*Your goal*: Pick out each line of the records in which the word "alert" appears.

*Data listing*:
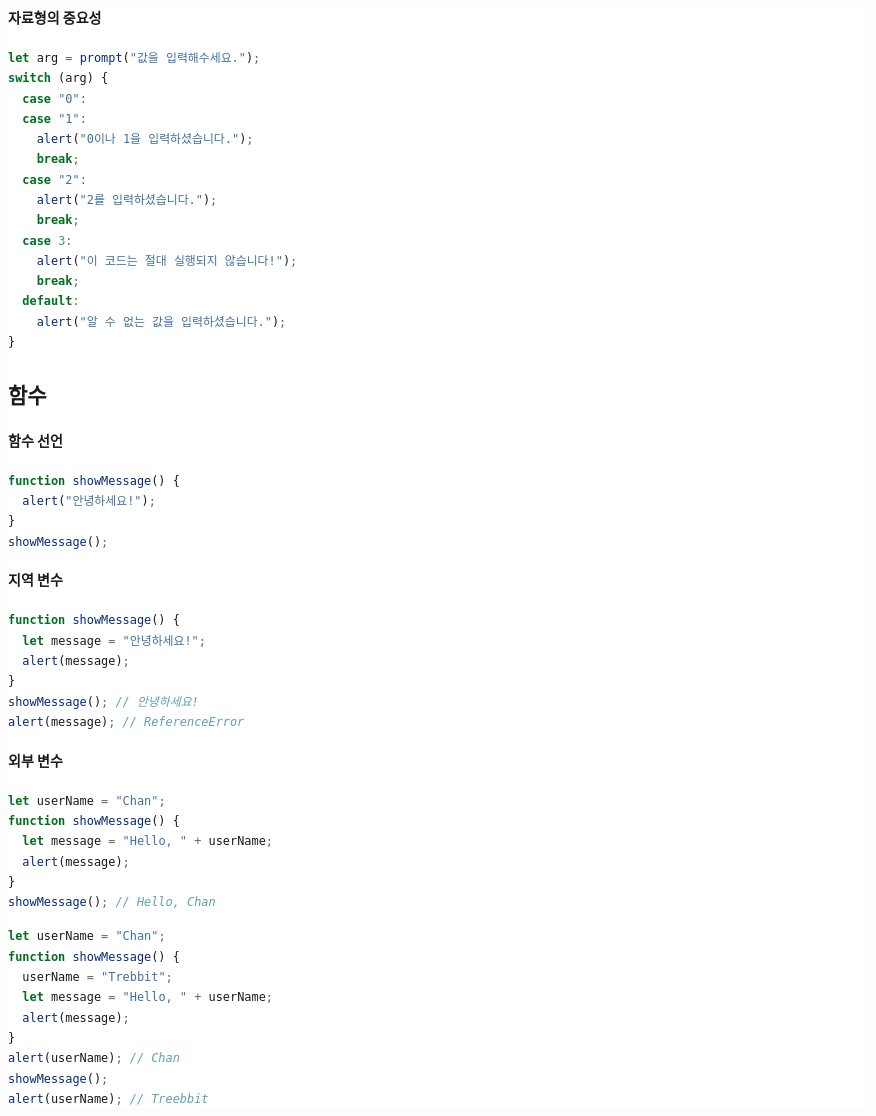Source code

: #### 자료형의 중요성

```javascript
let arg = prompt("값을 입력해수세요.");
switch (arg) {
  case "0":
  case "1":
    alert("0이나 1을 입력하셨습니다.");
    break;
  case "2":
    alert("2를 입력하셨습니다.");
    break;
  case 3:
    alert("이 코드는 절대 실행되지 않습니다!");
    break;
  default:
    alert("알 수 없는 값을 입력하셨습니다.");
}
```

## 함수

#### 함수 선언

```javascript
function showMessage() {
  alert("안녕하세요!");
}
showMessage();
```

#### 지역 변수

```javascript
function showMessage() {
  let message = "안녕하세요!";
  alert(message);
}
showMessage(); // 안녕하세요!
alert(message); // ReferenceError
```

#### 외부 변수

```javascript
let userName = "Chan";
function showMessage() {
  let message = "Hello, " + userName;
  alert(message);
}
showMessage(); // Hello, Chan
```

```javascript
let userName = "Chan";
function showMessage() {
  userName = "Trebbit";
  let message = "Hello, " + userName;
  alert(message);
}
alert(userName); // Chan
showMessage();
alert(userName); // Treebbit
```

*Answer below*:
    alert("0이나 1을 입력하셨습니다.");
    alert("2를 입력하셨습니다.");
    alert("이 코드는 절대 실행되지 않습니다!");
    alert("알 수 없는 값을 입력하셨습니다.");
  alert("안녕하세요!");
  alert(message);
alert(message); // ReferenceError
  alert(message);
  alert(message);
alert(userName); // Chan
alert(userName); // Treebbit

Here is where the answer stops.